**Exercise materials:**
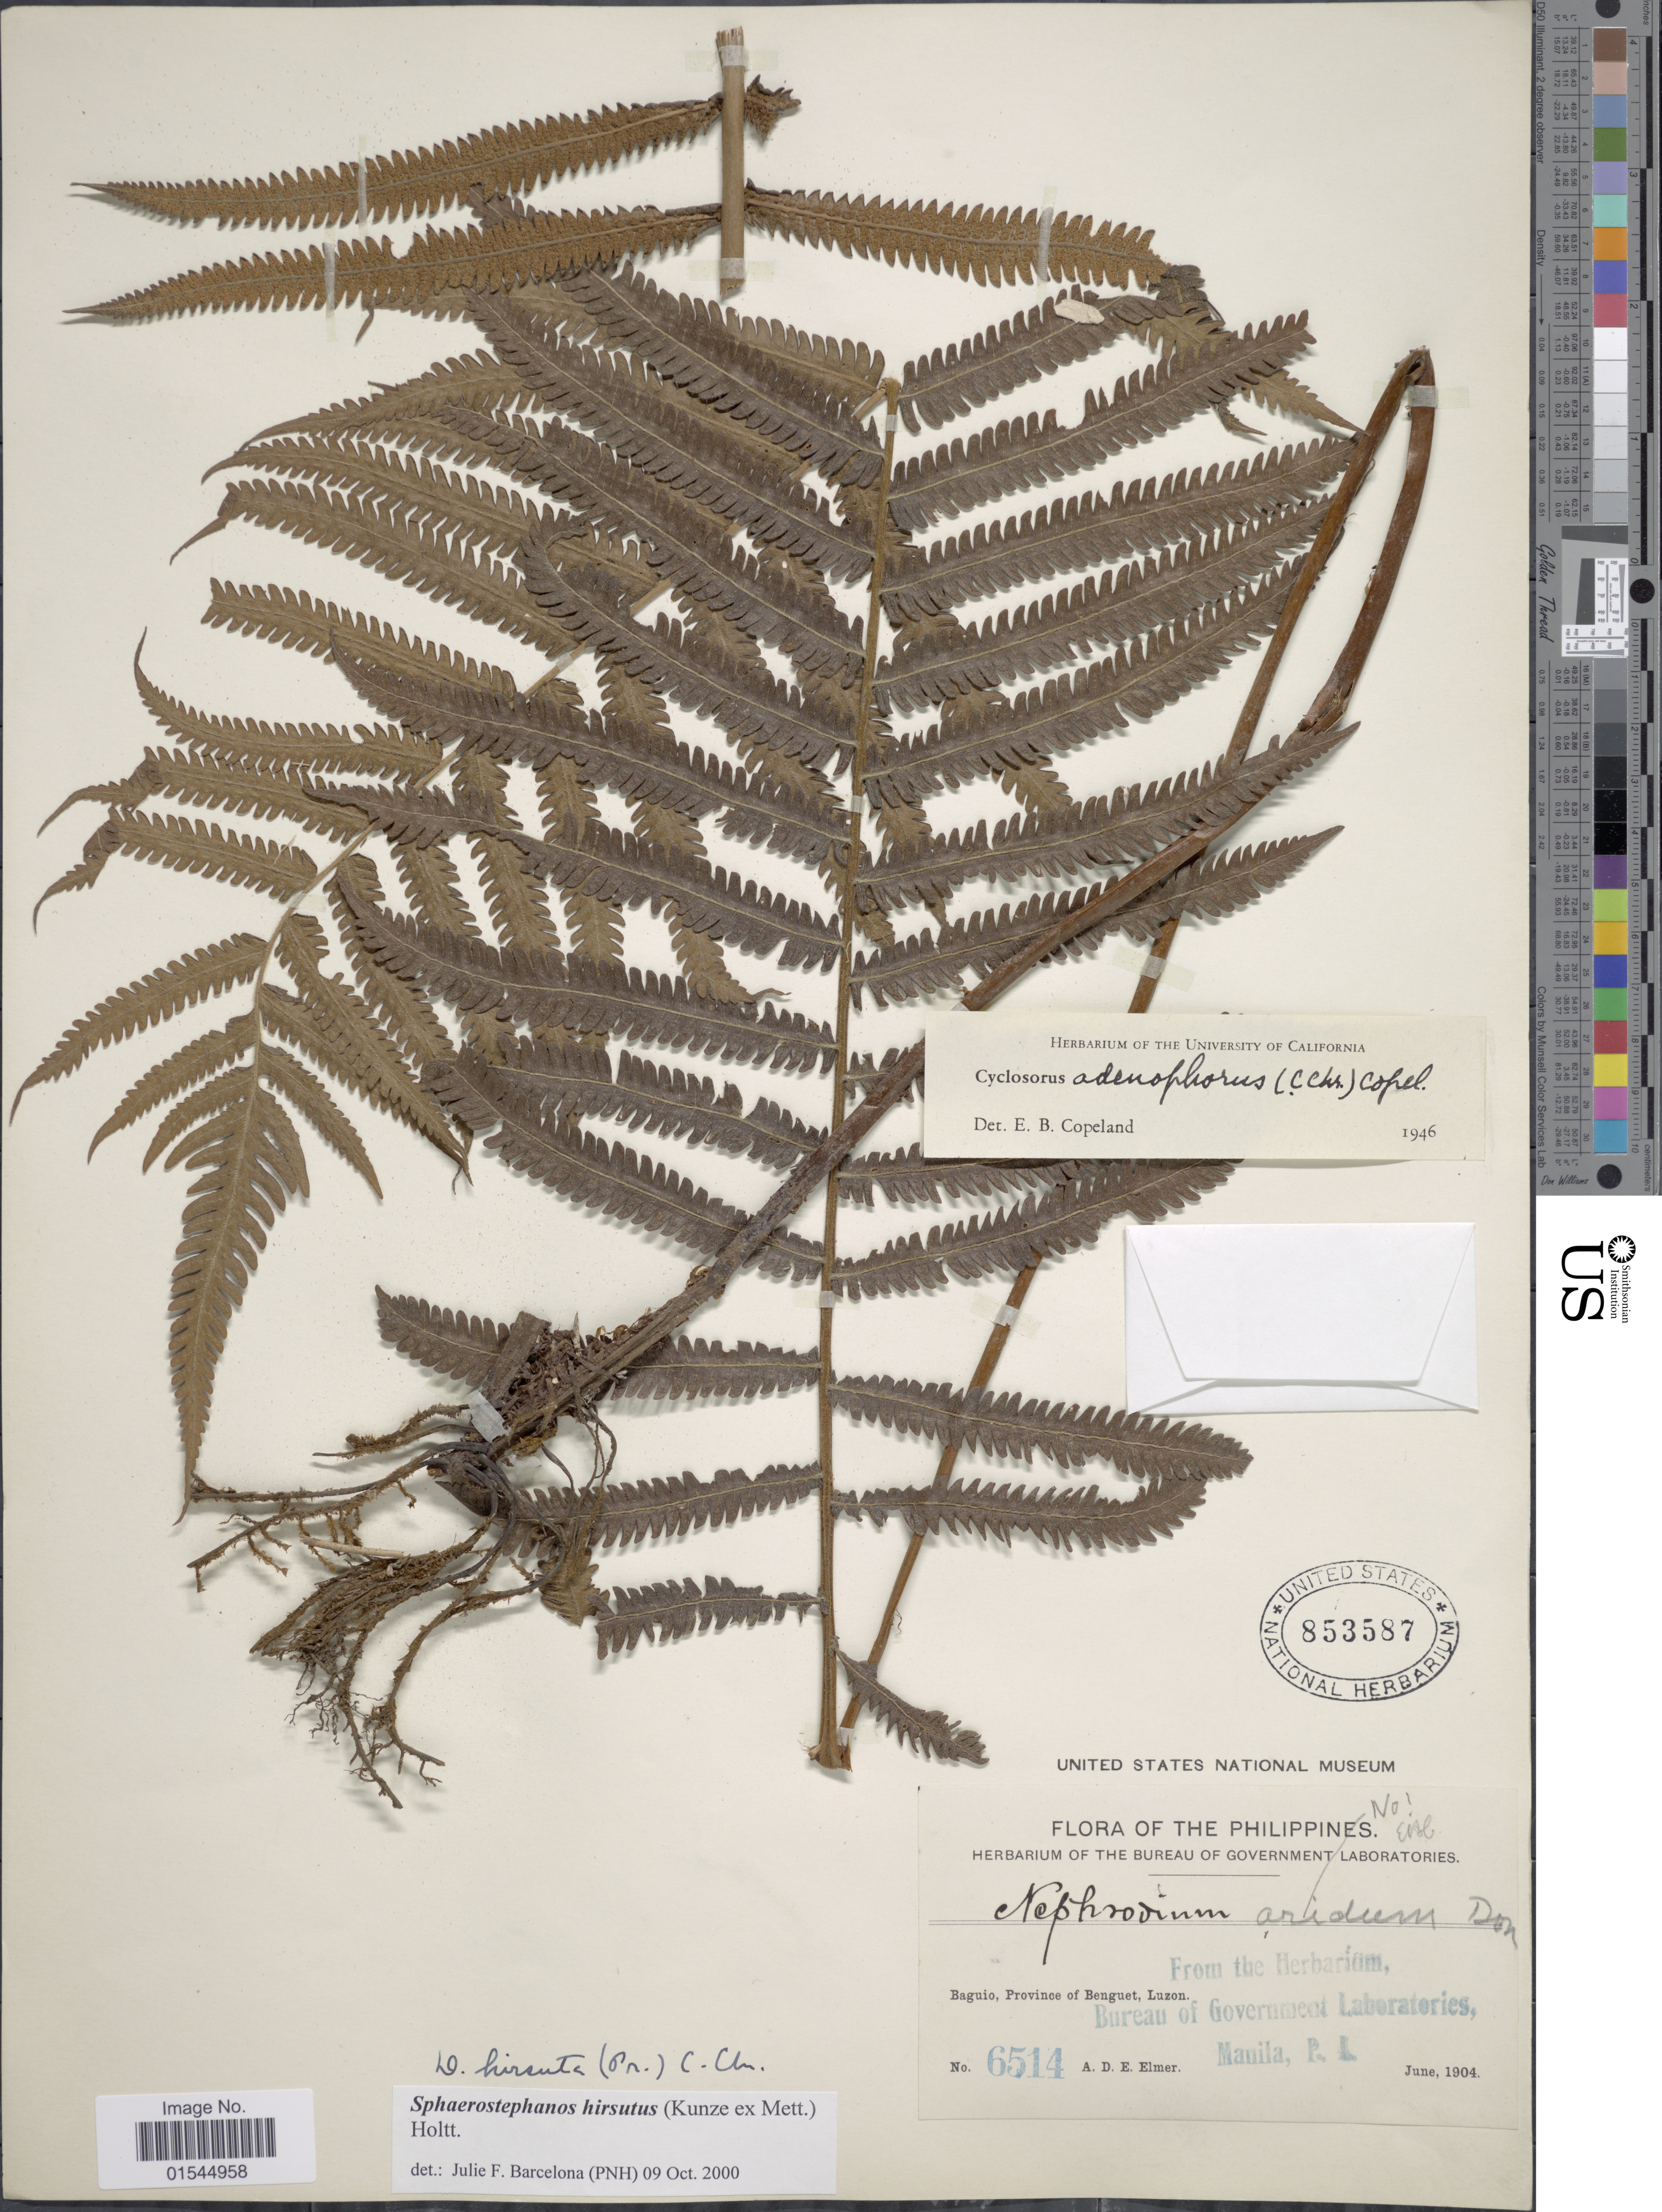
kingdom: Plantae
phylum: Tracheophyta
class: Polypodiopsida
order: Polypodiales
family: Thelypteridaceae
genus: Sphaerostephanos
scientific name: Sphaerostephanos hirsutus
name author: (Kunze ex Mett.) Holttum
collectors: A. D. E. Elmer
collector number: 6514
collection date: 1904-06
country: Philippines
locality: Baguio, Province of Benguet, Luzon.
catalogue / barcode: US 853587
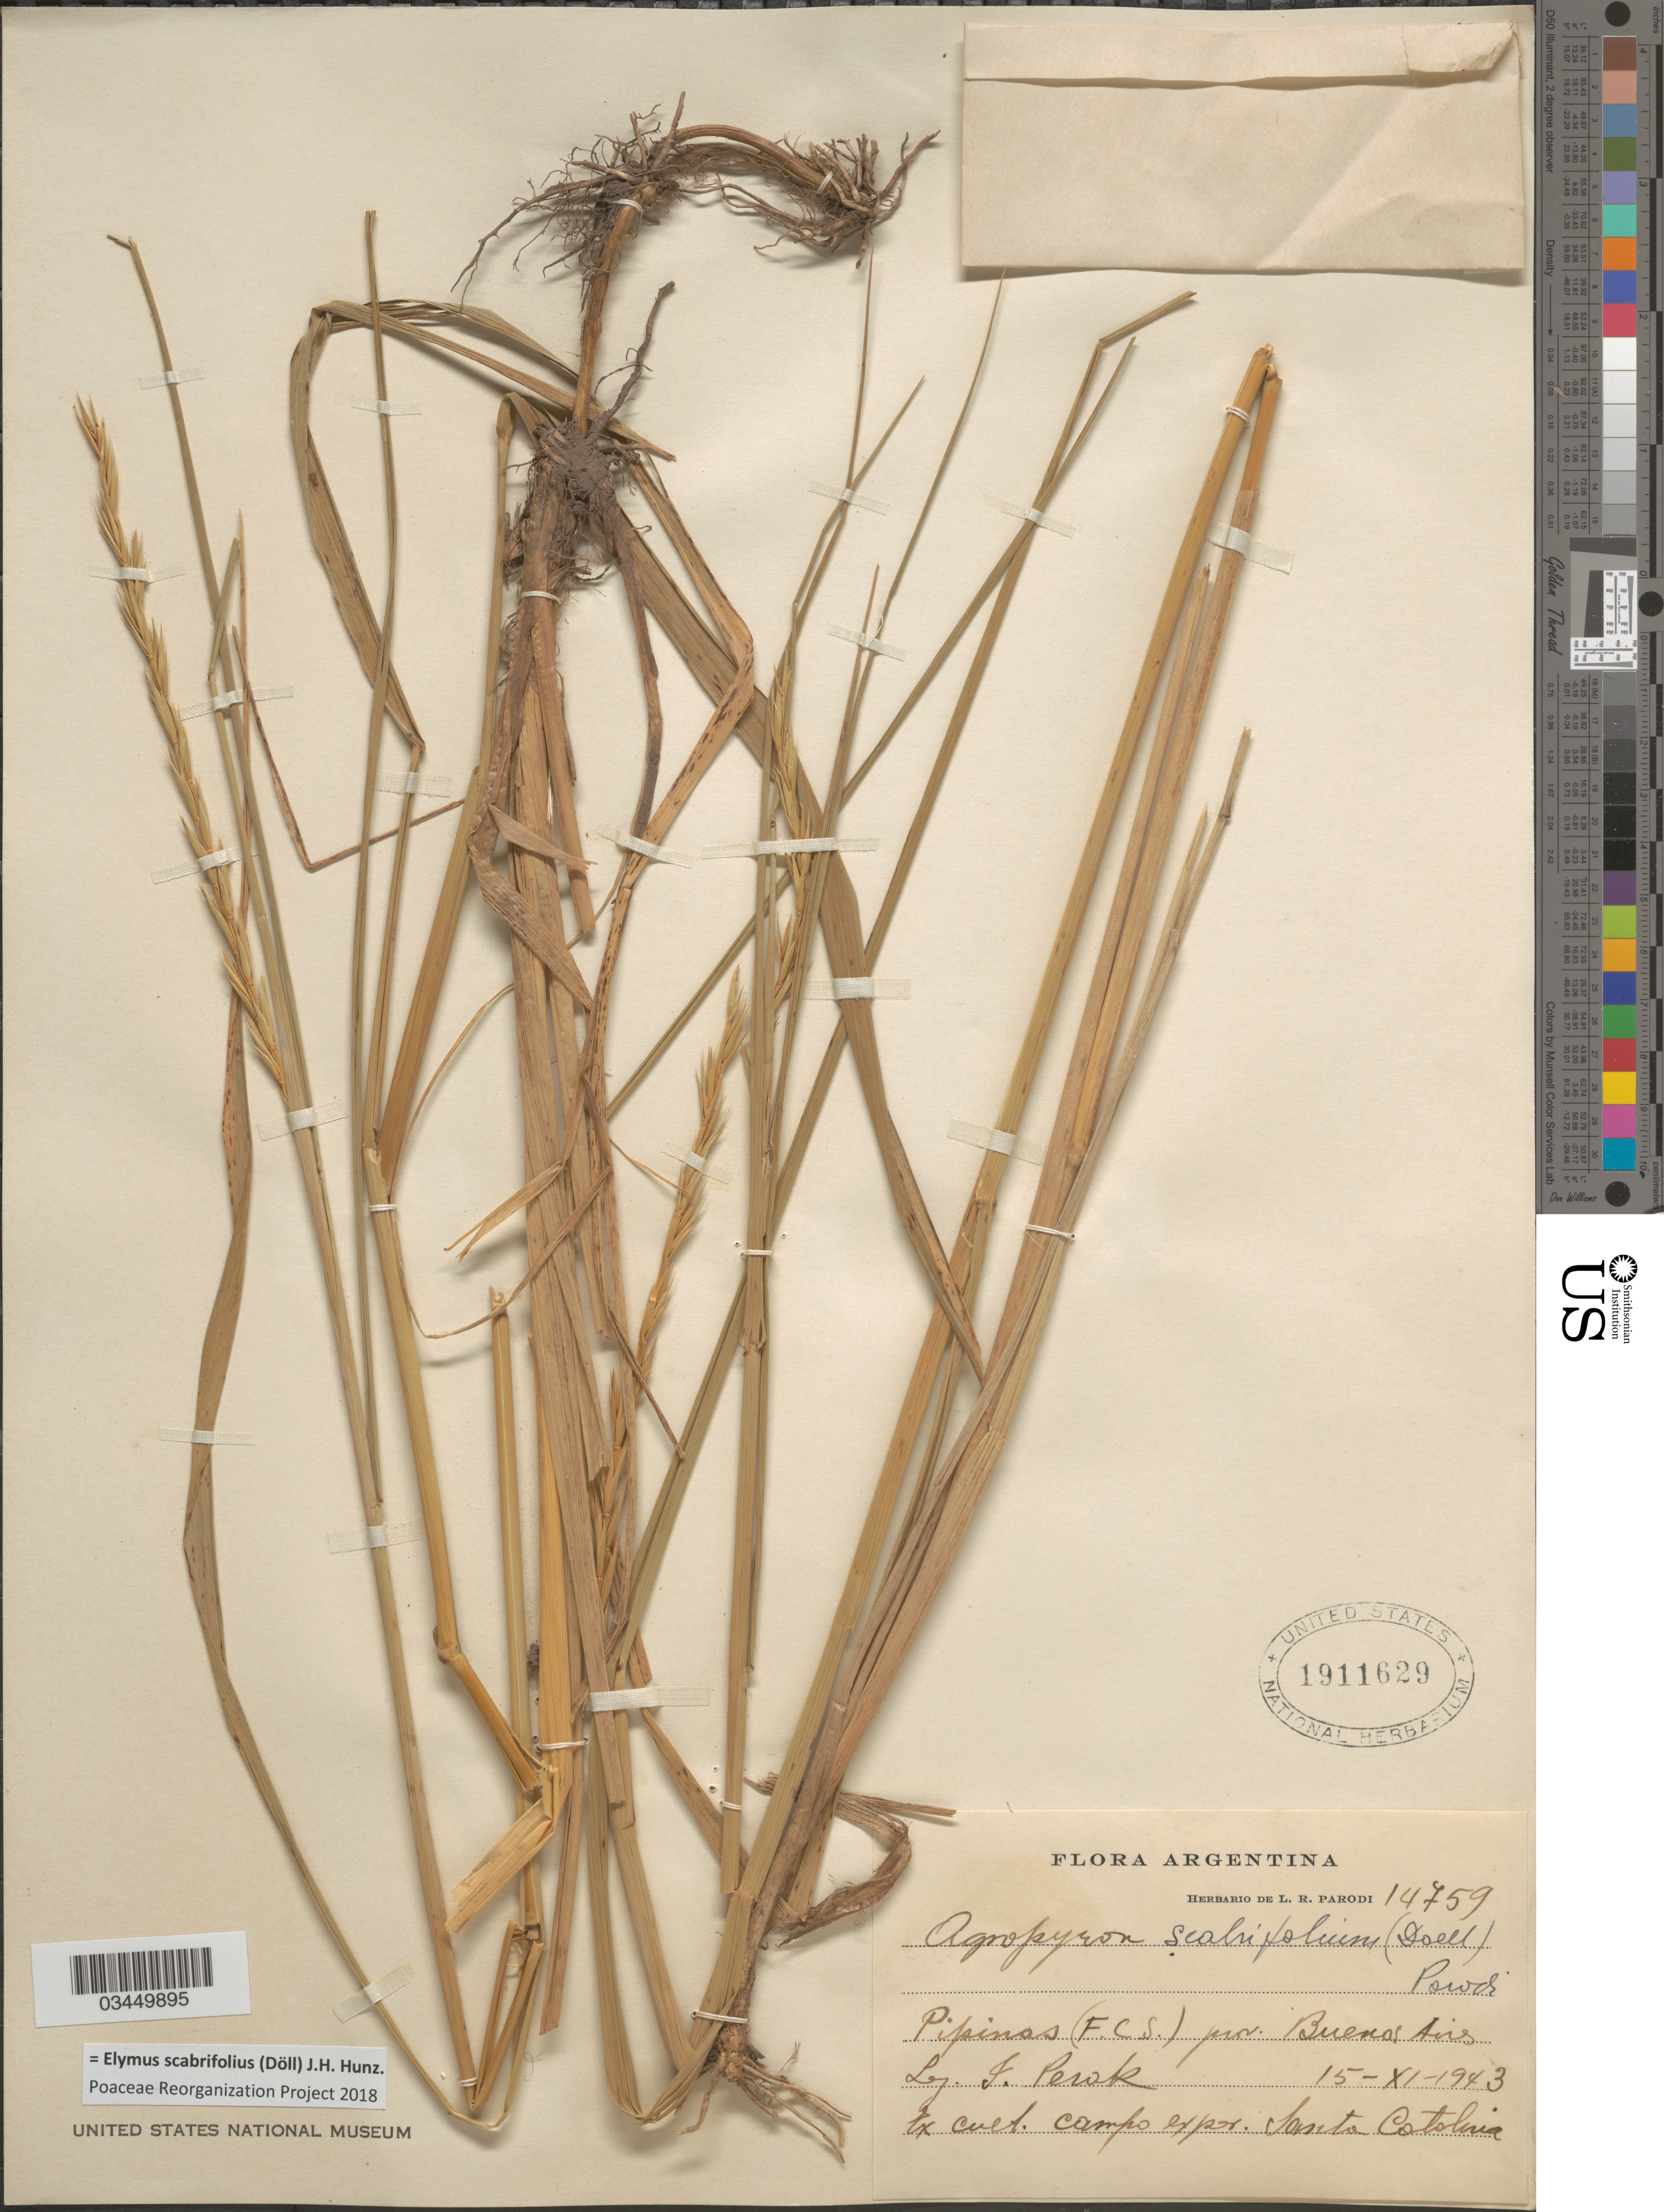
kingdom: Plantae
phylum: Tracheophyta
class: Liliopsida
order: Poales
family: Poaceae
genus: Elymus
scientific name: Elymus scabrifolius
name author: (Döll) J.H. Hunz.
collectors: F. Perak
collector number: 14759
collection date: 1943-11-15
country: Argentina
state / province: Buenos Aires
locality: Pipinas (F.C.S.). Ex cult. Campo exper. Santa Catalina.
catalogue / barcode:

**Aim:**
Copy the records from the line with "collector number: 6514" up to and including the line with "scientific name: Elymus scabrifolius", leaving the pictures out.

**Result of this exercise:**
collector number: 6514
collection date: 1904-06
country: Philippines
locality: Baguio, Province of Benguet, Luzon.
catalogue / barcode: US 853587
kingdom: Plantae
phylum: Tracheophyta
class: Liliopsida
order: Poales
family: Poaceae
genus: Elymus
scientific name: Elymus scabrifolius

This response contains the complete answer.